Immigration is not the only crisis blowing in from the East. The Visegrad four, and others, have long felt sidelined by Brussels, given the least important Commission jobs and treated by the Western member states as if they were still on probation. To address this legitimate concern, the Polish Commissioner, Janusz Wojciechowski, has been handed the key role of agriculture commissioner, presiding over a budget running into the high billions, while Hungary’s László Trócsányi, a former justice minister, known to be close to President Viktor Orbán, is tasked with preparing for further EU enlargement and maintaining good relations with Europe’s near-neighbours, including Turkey and Ukraine, as well as Serbia and other non-EU Balkan states.
This is not to say that Brussels – not only the Commission, but the Council and Parliament – does not wish to bring the East Bloc onside on issues such as free speech, the independence of the judiciary and, generally, respect for the EU acquis. But unless the divide between East and West becomes clearly unbridgeable, Von der Leyen can be expected to speak loudly while carrying a little stick. Belgium’s Didier Reynders, has been asked to devise some means of suspending, or reducing, structural funds running into billions of euros for those member states judged wilfully non-compliant with “the European way of life”. Whether such a high-risk approach will be honoured in the breach rather than the observance is an open question.
Leading the charge on the ever-accelerating digital revolution will be Margrethe Vestager, of Denmark, one of the undoubted success stories of the Juncker years, remembered for imposing multi-billion-euro fines on mega corporations – mostly American – she deemed to have engaged in industrial-scale tax avoidance. Vestager, one of two Spitzenkandaten Von der Leyen beat for the top job, will add digital affairs to her existing competition portfolio, as well as the shared job title of executive vice president, making her one of the most important officials in the whole of the European Union.
Finally, the green elephant in the room. Von der Leyen has asked the Dutchman Frans Timmermans, another of the defeated spitzenkandidaten, also an executive vice president, to draw up the EU’s “Green New Deal”.
No one doubts that the public throughout Europe, from Lisbon to Tallin, has been aroused from its carbon-induced slumber, and there is hardly a single political party of consequence, on the left or the right, that does not accept the urgency of the challenge. But if the new Commission genuinely embraces a radical approach that starts on Day One and leads to a carbon-neutral environment within the next ten years, expect an indignant response from industry and other interest groups across the continent. Everybody wants a clean world. No everyone is ready as yet to make the sacrifices required.
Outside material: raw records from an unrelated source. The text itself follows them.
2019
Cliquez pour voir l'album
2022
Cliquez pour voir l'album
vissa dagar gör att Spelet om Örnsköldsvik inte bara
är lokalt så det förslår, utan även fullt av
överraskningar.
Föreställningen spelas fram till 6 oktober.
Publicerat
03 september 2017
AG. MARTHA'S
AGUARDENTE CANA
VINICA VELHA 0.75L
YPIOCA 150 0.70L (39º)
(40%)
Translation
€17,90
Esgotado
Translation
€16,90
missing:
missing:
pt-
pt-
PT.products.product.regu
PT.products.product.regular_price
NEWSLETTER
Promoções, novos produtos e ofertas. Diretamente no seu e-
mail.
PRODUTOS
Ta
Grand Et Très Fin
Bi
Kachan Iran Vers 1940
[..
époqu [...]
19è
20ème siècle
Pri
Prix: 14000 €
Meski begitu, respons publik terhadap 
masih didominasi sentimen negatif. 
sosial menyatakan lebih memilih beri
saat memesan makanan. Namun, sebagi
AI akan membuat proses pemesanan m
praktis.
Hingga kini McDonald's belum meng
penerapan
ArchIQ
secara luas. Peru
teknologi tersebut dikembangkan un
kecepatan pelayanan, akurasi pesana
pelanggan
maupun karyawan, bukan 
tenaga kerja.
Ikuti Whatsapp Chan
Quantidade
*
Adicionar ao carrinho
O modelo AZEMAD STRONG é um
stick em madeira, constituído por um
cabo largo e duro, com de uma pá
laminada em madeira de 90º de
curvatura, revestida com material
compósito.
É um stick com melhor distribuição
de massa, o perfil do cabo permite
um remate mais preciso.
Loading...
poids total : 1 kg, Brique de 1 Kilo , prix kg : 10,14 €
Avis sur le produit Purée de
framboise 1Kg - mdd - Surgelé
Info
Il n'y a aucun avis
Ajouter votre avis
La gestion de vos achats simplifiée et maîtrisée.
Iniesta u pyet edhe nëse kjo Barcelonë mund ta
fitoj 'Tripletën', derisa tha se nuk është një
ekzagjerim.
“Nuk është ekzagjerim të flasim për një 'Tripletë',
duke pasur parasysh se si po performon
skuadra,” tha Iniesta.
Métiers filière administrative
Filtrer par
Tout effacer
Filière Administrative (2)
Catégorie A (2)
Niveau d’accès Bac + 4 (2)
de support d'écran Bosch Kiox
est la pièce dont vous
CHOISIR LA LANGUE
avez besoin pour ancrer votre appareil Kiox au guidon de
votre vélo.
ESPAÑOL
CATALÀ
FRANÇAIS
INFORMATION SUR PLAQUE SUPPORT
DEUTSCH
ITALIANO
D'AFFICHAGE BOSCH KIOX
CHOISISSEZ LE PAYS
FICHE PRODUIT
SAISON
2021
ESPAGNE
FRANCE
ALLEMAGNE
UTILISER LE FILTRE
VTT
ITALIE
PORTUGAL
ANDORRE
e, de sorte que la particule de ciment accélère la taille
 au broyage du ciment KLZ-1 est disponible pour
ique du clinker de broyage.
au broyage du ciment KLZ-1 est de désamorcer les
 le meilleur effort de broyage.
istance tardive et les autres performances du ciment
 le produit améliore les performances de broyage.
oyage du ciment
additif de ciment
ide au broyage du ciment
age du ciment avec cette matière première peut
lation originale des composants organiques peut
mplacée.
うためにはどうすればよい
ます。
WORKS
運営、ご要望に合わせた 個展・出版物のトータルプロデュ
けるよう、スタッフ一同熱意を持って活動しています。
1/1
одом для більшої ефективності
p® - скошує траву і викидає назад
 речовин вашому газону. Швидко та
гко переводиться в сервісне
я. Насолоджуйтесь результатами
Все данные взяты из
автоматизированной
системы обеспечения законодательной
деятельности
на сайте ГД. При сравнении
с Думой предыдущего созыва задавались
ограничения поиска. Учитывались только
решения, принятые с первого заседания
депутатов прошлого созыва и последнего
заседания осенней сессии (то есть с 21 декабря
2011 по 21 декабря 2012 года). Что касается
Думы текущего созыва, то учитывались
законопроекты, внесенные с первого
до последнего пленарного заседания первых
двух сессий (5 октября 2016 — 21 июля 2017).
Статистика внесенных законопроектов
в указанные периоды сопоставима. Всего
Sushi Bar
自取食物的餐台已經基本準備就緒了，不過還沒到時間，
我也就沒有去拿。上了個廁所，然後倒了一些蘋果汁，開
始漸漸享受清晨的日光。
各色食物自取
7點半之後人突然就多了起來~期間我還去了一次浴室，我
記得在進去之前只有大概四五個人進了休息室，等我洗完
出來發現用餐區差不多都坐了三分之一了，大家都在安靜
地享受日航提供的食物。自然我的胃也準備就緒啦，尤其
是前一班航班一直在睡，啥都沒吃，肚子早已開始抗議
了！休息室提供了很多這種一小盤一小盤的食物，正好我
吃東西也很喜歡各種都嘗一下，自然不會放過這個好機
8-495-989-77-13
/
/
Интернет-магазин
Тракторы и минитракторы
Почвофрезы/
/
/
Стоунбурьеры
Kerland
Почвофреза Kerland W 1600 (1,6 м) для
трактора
Those who wonder where in all this there is time and space for democratic reforms are unlikely to receive an answer anytime soon. Von der Leyen was born in Brussels and attended the European School. Her father was a top Commission official, who inculcated into his daughter the belief that a United Europe was not only desirable, but inevitable. If the existing system turns out to work to her advantage as she tries to keep Europe on track within an increasingly aggressive world order, it would be naive to expect much that is genuinely transformative.
This week, having left domestic concerns behind her, the new President will be watching anxiously as her team of commissioners face confirmation hearings in Strasbourg, where the Parliament will be keen to show off its growing strength and centrality to the decision-making process. Getting her priorities in line so that she ends up with an agenda supported by all, or most, of the member states as well as by a majority of MEPs is likely to be key to the success or failure of her mandate.